+++ Raw data
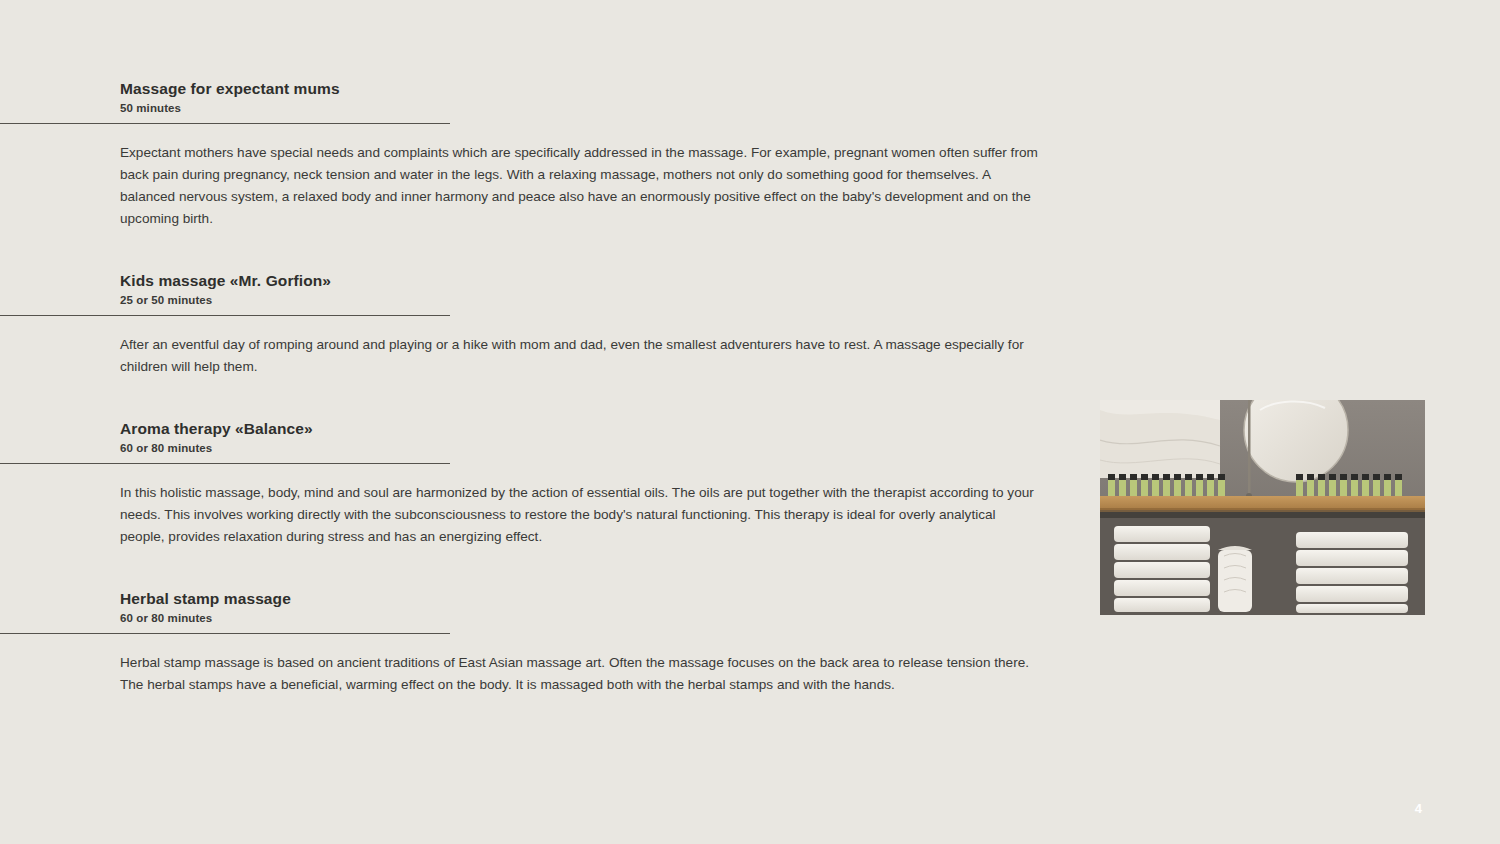Massage for expectant mums
50 minutes
Expectant mothers have special needs and complaints which are specifically addressed in the massage. For example, pregnant women often suffer from back pain during pregnancy, neck tension and water in the legs. With a relaxing massage, mothers not only do something good for themselves. A balanced nervous system, a relaxed body and inner harmony and peace also have an enormously positive effect on the baby's development and on the upcoming birth.
Kids massage «Mr. Gorfion»
25 or 50 minutes
After an eventful day of romping around and playing or a hike with mom and dad, even the smallest adventurers have to rest. A massage especially for children will help them.
Aroma therapy «Balance»
60 or 80 minutes
In this holistic massage, body, mind and soul are harmonized by the action of essential oils. The oils are put together with the therapist according to your needs. This involves working directly with the subconsciousness to restore the body's natural functioning. This therapy is ideal for overly analytical people, provides relaxation during stress and has an energizing effect.
Herbal stamp massage
60 or 80 minutes
Herbal stamp massage is based on ancient traditions of East Asian massage art. Often the massage focuses on the back area to release tension there. The herbal stamps have a beneficial, warming effect on the body. It is massaged both with the herbal stamps and with the hands.
4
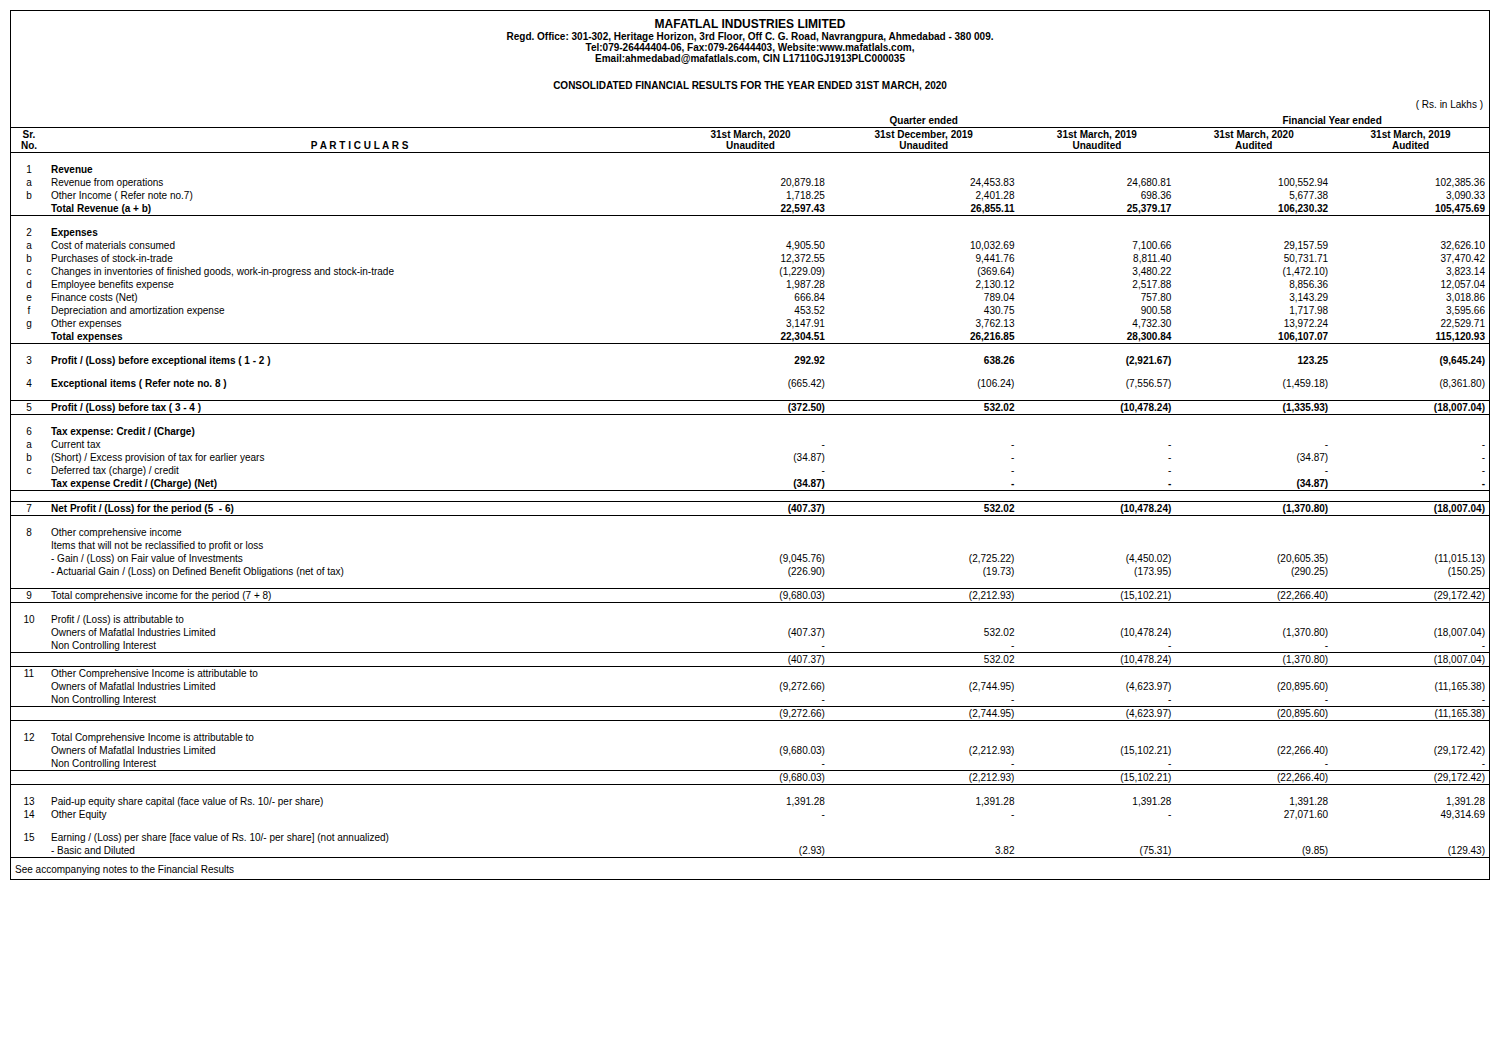MAFATLAL INDUSTRIES LIMITED
Regd. Office: 301-302, Heritage Horizon, 3rd Floor, Off C. G. Road, Navrangpura, Ahmedabad - 380 009.
Tel:079-26444404-06, Fax:079-26444403, Website:www.mafatlals.com,
Email:ahmedabad@mafatlals.com, CIN L17110GJ1913PLC000035
CONSOLIDATED FINANCIAL RESULTS FOR THE YEAR ENDED 31ST MARCH, 2020
( Rs. in Lakhs )
| | | Quarter ended | Financial Year ended |
| --- | --- | --- | --- |
| Sr. No. | P A R T I C U L A R S | 31st March, 2020 Unaudited | 31st December, 2019 Unaudited | 31st March, 2019 Unaudited | 31st March, 2020 Audited | 31st March, 2019 Audited |
| 1 | Revenue | | | | | |
| a | Revenue from operations | 20,879.18 | 24,453.83 | 24,680.81 | 100,552.94 | 102,385.36 |
| b | Other Income ( Refer note no.7) | 1,718.25 | 2,401.28 | 698.36 | 5,677.38 | 3,090.33 |
| | Total Revenue (a + b) | 22,597.43 | 26,855.11 | 25,379.17 | 106,230.32 | 105,475.69 |
| 2 | Expenses | | | | | |
| a | Cost of materials consumed | 4,905.50 | 10,032.69 | 7,100.66 | 29,157.59 | 32,626.10 |
| b | Purchases of stock-in-trade | 12,372.55 | 9,441.76 | 8,811.40 | 50,731.71 | 37,470.42 |
| c | Changes in inventories of finished goods, work-in-progress and stock-in-trade | (1,229.09) | (369.64) | 3,480.22 | (1,472.10) | 3,823.14 |
| d | Employee benefits expense | 1,987.28 | 2,130.12 | 2,517.88 | 8,856.36 | 12,057.04 |
| e | Finance costs (Net) | 666.84 | 789.04 | 757.80 | 3,143.29 | 3,018.86 |
| f | Depreciation and amortization expense | 453.52 | 430.75 | 900.58 | 1,717.98 | 3,595.66 |
| g | Other expenses | 3,147.91 | 3,762.13 | 4,732.30 | 13,972.24 | 22,529.71 |
| | Total expenses | 22,304.51 | 26,216.85 | 28,300.84 | 106,107.07 | 115,120.93 |
| 3 | Profit / (Loss) before exceptional items ( 1 - 2 ) | 292.92 | 638.26 | (2,921.67) | 123.25 | (9,645.24) |
| 4 | Exceptional items ( Refer note no. 8 ) | (665.42) | (106.24) | (7,556.57) | (1,459.18) | (8,361.80) |
| 5 | Profit / (Loss) before tax ( 3 - 4 ) | (372.50) | 532.02 | (10,478.24) | (1,335.93) | (18,007.04) |
| 6 | Tax expense: Credit / (Charge) | | | | | |
| a | Current tax | - | - | - | - | - |
| b | (Short) / Excess provision of tax for earlier years | (34.87) | - | - | (34.87) | - |
| c | Deferred tax (charge) / credit | - | - | - | - | - |
| | Tax expense Credit / (Charge) (Net) | (34.87) | - | - | (34.87) | - |
| 7 | Net Profit / (Loss) for the period (5 - 6) | (407.37) | 532.02 | (10,478.24) | (1,370.80) | (18,007.04) |
| 8 | Other comprehensive income | | | | | |
| | Items that will not be reclassified to profit or loss | | | | | |
| | - Gain / (Loss) on Fair value of Investments | (9,045.76) | (2,725.22) | (4,450.02) | (20,605.35) | (11,015.13) |
| | - Actuarial Gain / (Loss) on Defined Benefit Obligations (net of tax) | (226.90) | (19.73) | (173.95) | (290.25) | (150.25) |
| 9 | Total comprehensive income for the period (7 + 8) | (9,680.03) | (2,212.93) | (15,102.21) | (22,266.40) | (29,172.42) |
| 10 | Profit / (Loss) is attributable to | | | | | |
| | Owners of Mafatlal Industries Limited | (407.37) | 532.02 | (10,478.24) | (1,370.80) | (18,007.04) |
| | Non Controlling Interest | - | - | - | - | - |
| | | (407.37) | 532.02 | (10,478.24) | (1,370.80) | (18,007.04) |
| 11 | Other Comprehensive Income is attributable to | | | | | |
| | Owners of Mafatlal Industries Limited | (9,272.66) | (2,744.95) | (4,623.97) | (20,895.60) | (11,165.38) |
| | Non Controlling Interest | - | - | - | - | - |
| | | (9,272.66) | (2,744.95) | (4,623.97) | (20,895.60) | (11,165.38) |
| 12 | Total Comprehensive Income is attributable to | | | | | |
| | Owners of Mafatlal Industries Limited | (9,680.03) | (2,212.93) | (15,102.21) | (22,266.40) | (29,172.42) |
| | Non Controlling Interest | - | - | - | - | - |
| | | (9,680.03) | (2,212.93) | (15,102.21) | (22,266.40) | (29,172.42) |
| 13 | Paid-up equity share capital (face value of Rs. 10/- per share) | 1,391.28 | 1,391.28 | 1,391.28 | 1,391.28 | 1,391.28 |
| 14 | Other Equity | - | - | - | 27,071.60 | 49,314.69 |
| 15 | Earning / (Loss) per share [face value of Rs. 10/- per share] (not annualized) | | | | | |
| | - Basic and Diluted | (2.93) | 3.82 | (75.31) | (9.85) | (129.43) |
See accompanying notes to the Financial Results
++++++
Required action - For each line above that contains the word "face", copy that line.

Problem solution -
| 13 | Paid-up equity share capital (face value of Rs. 10/- per share) | 1,391.28 | 1,391.28 | 1,391.28 | 1,391.28 | 1,391.28 |
| 15 | Earning / (Loss) per share [face value of Rs. 10/- per share] (not annualized) | | | | | |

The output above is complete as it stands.